# Problem
After finding the line with "nose: (167, 89)" in the entries below, copy that line and each one after it exactly, through the last line, and omit pictures.

# Provided data
-=-=-

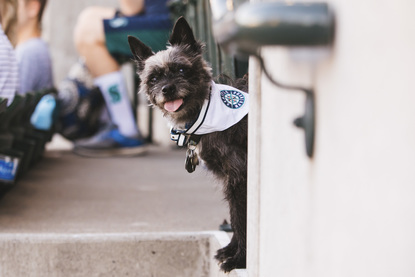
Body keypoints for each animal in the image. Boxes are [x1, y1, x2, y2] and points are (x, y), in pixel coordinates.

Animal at [128, 16, 249, 270]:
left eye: (182, 69)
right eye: (154, 78)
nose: (167, 89)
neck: (206, 110)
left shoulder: (240, 177)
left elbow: (241, 217)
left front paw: (239, 259)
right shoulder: (232, 180)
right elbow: (235, 215)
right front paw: (231, 251)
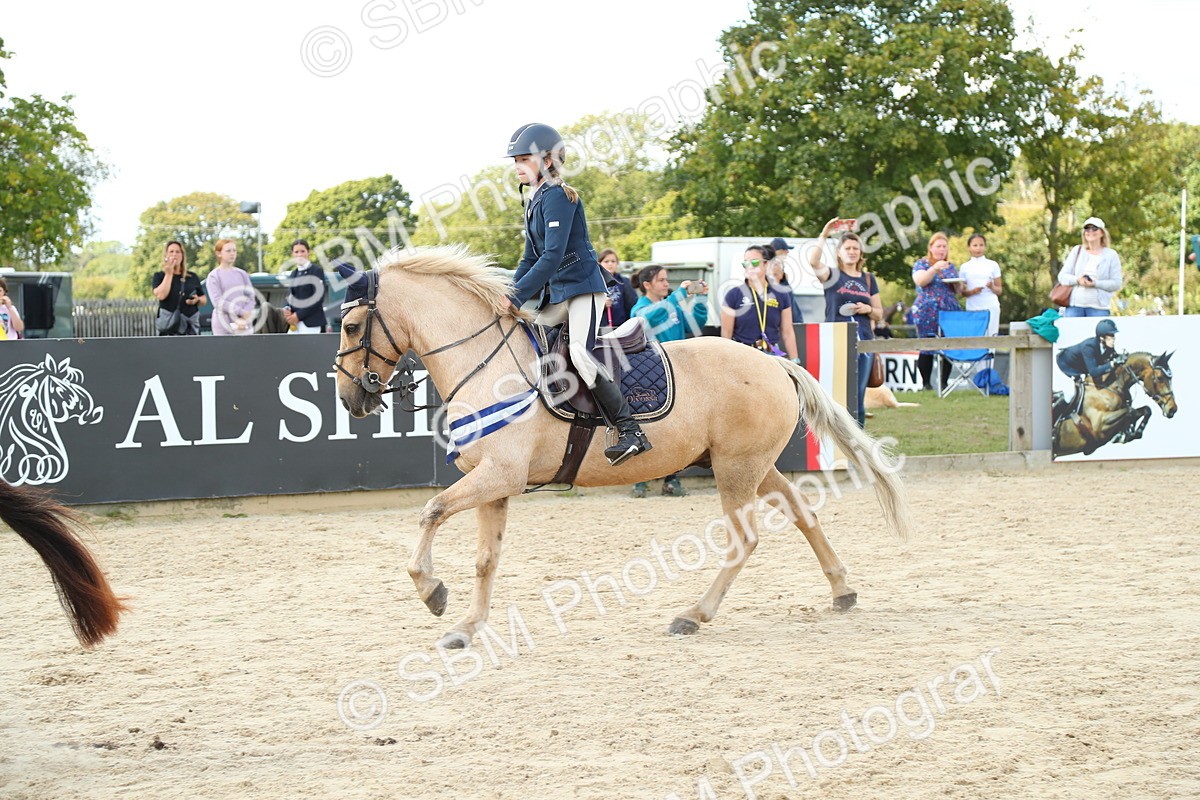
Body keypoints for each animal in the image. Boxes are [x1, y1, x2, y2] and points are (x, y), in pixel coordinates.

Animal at [334, 245, 912, 649]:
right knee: (801, 512)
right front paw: (466, 627)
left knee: (744, 539)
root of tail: (772, 360)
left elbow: (431, 511)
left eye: (352, 325)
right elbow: (485, 559)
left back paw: (692, 615)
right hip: (748, 465)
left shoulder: (500, 475)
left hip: (736, 470)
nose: (350, 398)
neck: (487, 364)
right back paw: (841, 591)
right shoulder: (493, 483)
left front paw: (431, 592)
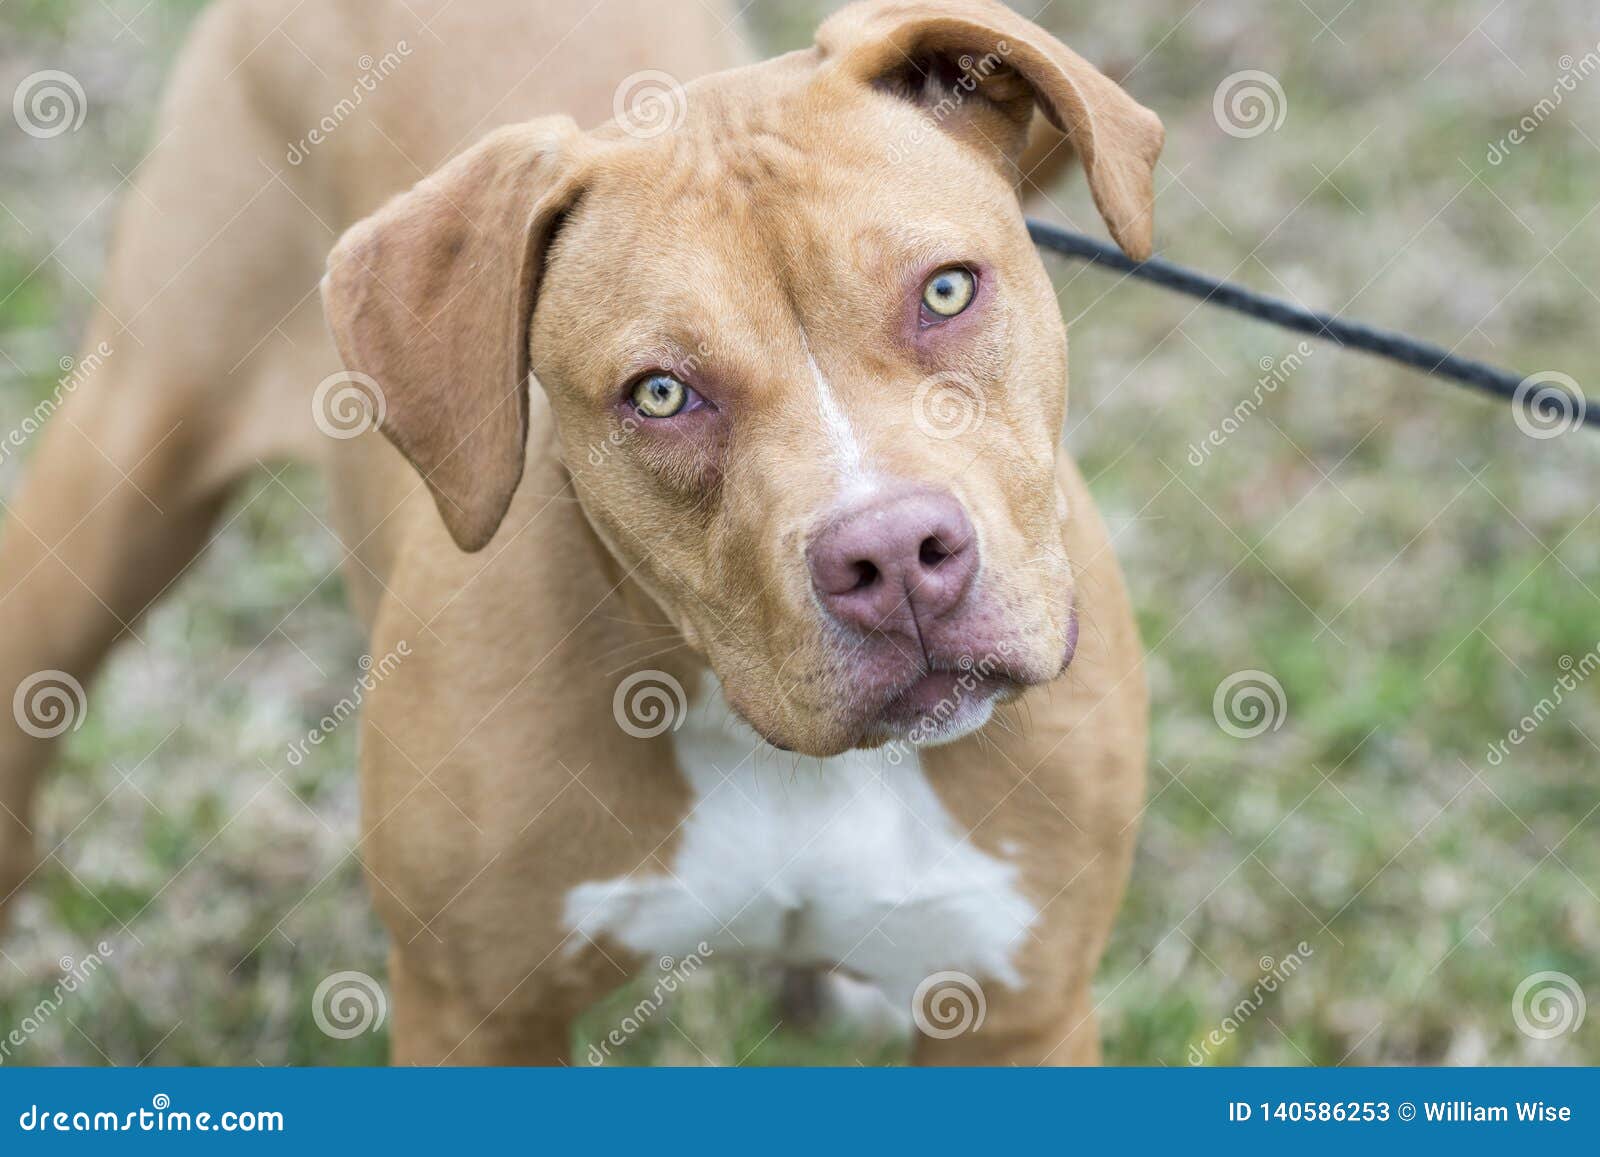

-=-=-

# Your solution
nose: (167, 89)
neck: (206, 110)
left shoulder: (240, 177)
left elbow: (241, 217)
left front paw: (239, 259)
right shoulder: (232, 180)
right elbow: (235, 215)
right front paw: (231, 251)
Body keypoints for each animal in the image. Boxes are [x1, y1, x2, y2] and points are (x, y), in pixel coordinates.

Animal at [334, 245, 912, 649]:
right knee: (801, 512)
right front paw: (466, 627)
left knee: (744, 539)
root of tail: (772, 360)
left elbow: (431, 511)
left eye: (352, 325)
right elbow: (485, 559)
left back paw: (692, 615)
right hip: (748, 465)
left shoulder: (500, 475)
left hip: (736, 470)
nose: (350, 398)
neck: (487, 364)
right back paw: (841, 591)
right shoulder: (493, 483)
left front paw: (431, 592)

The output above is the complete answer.